Someone buy me batteries.
Yes, that’s right. I’m too lazy to go to the store and actually purchase anything currently. I’ve been sitting around the house basically doing nothing this entire weekend. Though I feel like on my days off, all I want to do is be lazy and catch up on all the crap tv I’ve missed while slaving my life away. Oh, and of course watching Vivi being hysterical. She’s old enough now that she’s so much fun to watch. She spend most of her days crawling through our house getting anything anything she can get her hands on. Actually, while I am writing this she’s ripping up my school binder. Wasting perfectly good paper, but hey, as long as she isn’t eating pennies, I am pretty satisfied. (Pst, before stopping this act- I took a candid photo of the guilty child, please enjoy.)

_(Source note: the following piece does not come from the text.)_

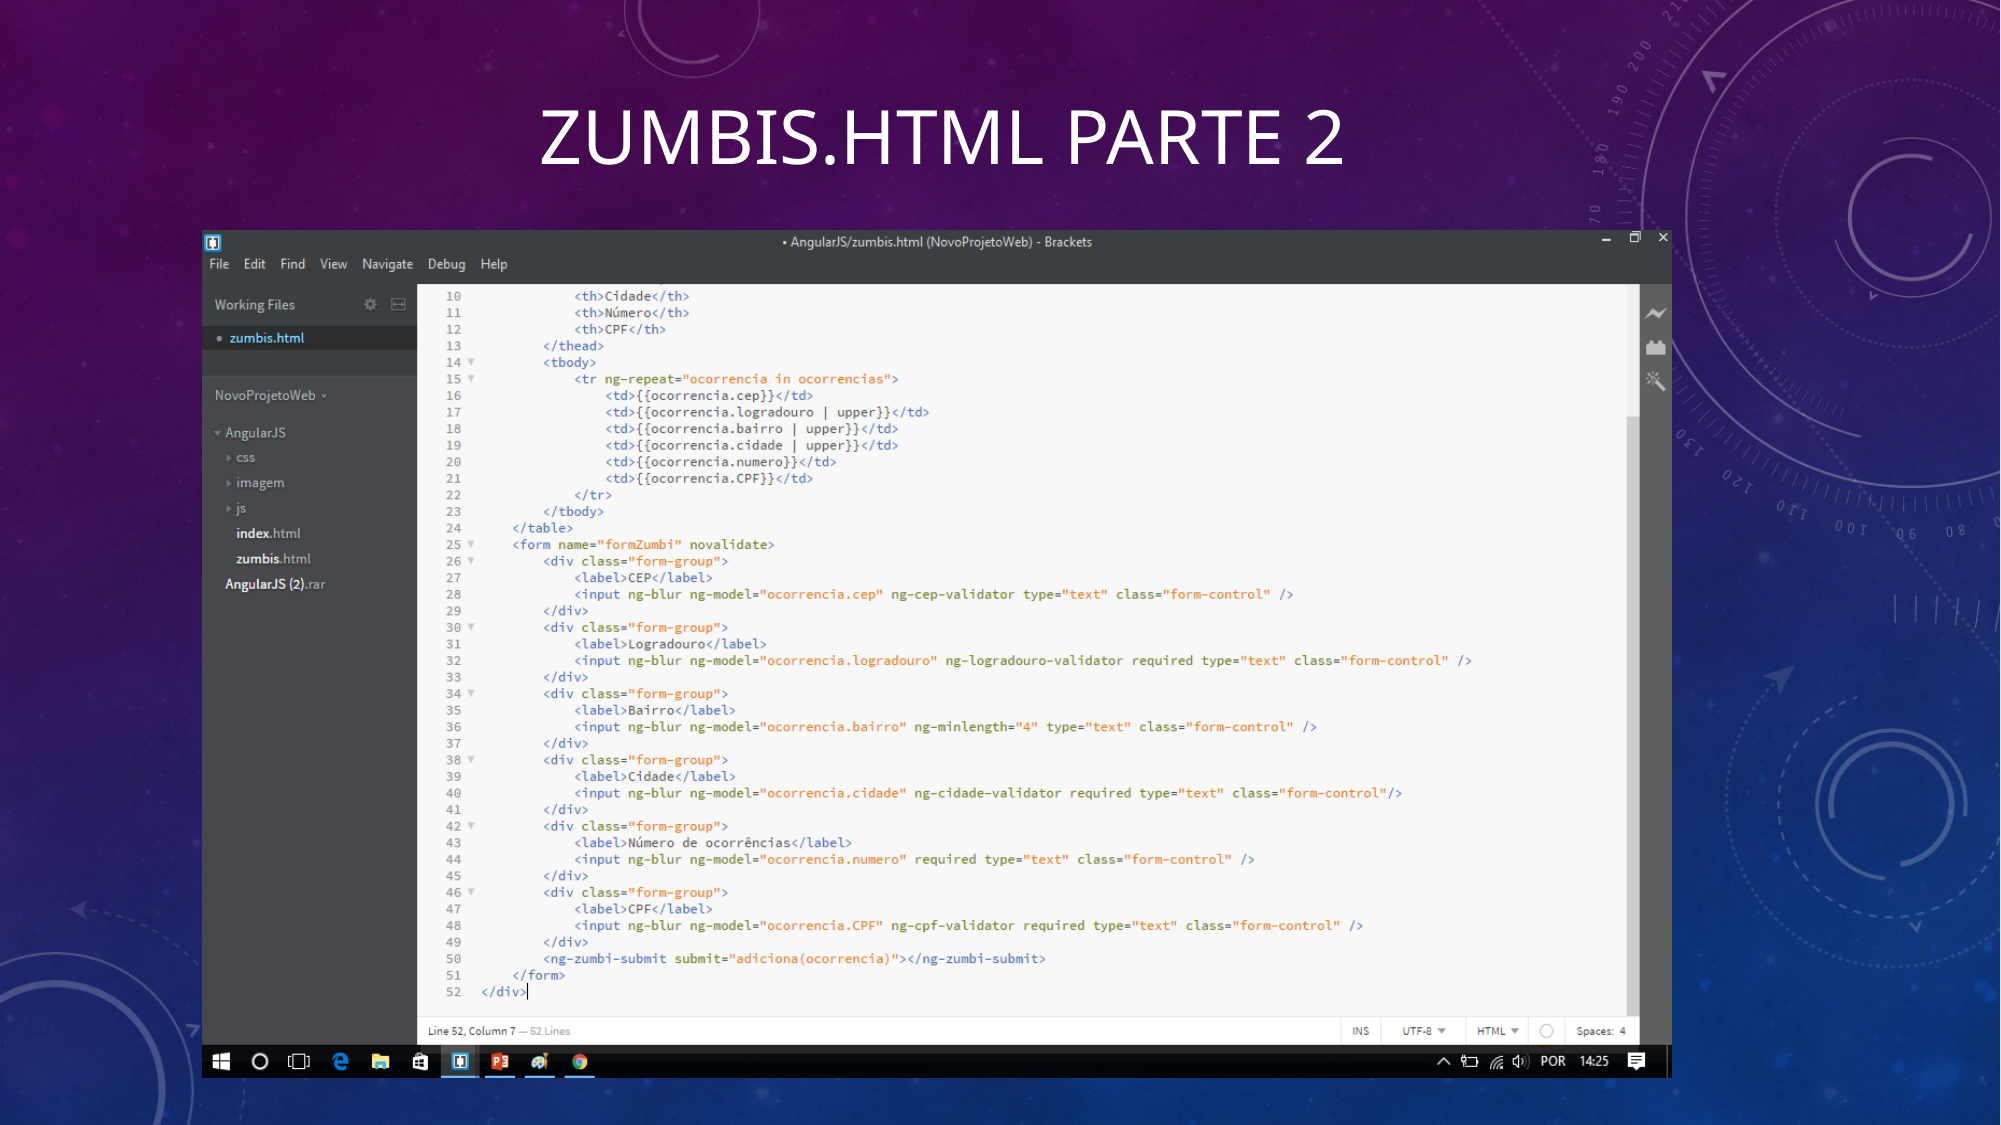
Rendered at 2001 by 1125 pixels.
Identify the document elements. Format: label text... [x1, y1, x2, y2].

title Zumbis.html parte 2 [112, 38, 1775, 231]
picture [0, 0, 2001, 1125]
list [202, 229, 1672, 1078]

I think I’ve finally figured out a way to relive some financial strain. Government assistance- Though 90% of the time I think the only people on assisted programs hardly by any means deserve it. I’ve come to the conclusion, these programs I am enlisting in are created for people like me. People whom are having a rough time and need a little help from someone. It sickens me how much people take advantage of the system. I am receiving food stamps now(well it’s coming in the mail), and sitting downtown with all these people. I realize how LUCKY I am, and how ungrateful and pure lazy the people I sat among were. These were perfectly able bodies filling the room whom I overheard multiple times tell me that they REFUSED to get a job based on losing government assistance. I’ll stand up for the system stating that the assistance I am receiving is more than generous, and you’d have to make a decent chunk of money to lose ALL government assisted programs. Which leads to me back to believing they’re riding the coat tails of the taxes I pay.
I wish they would drug screen for programs like I am receiving. I hope one day that people will realize there is a lot more to life than to strive to be the lowest. These programs are here to assist you in living, not become you’re source of it.
But anywho, back to my batteries…I think I need to get up and grab some. Vivi needs some adorable updated photos taken of her.

How do you feel about government assistance?
Would you ever take the help they offer?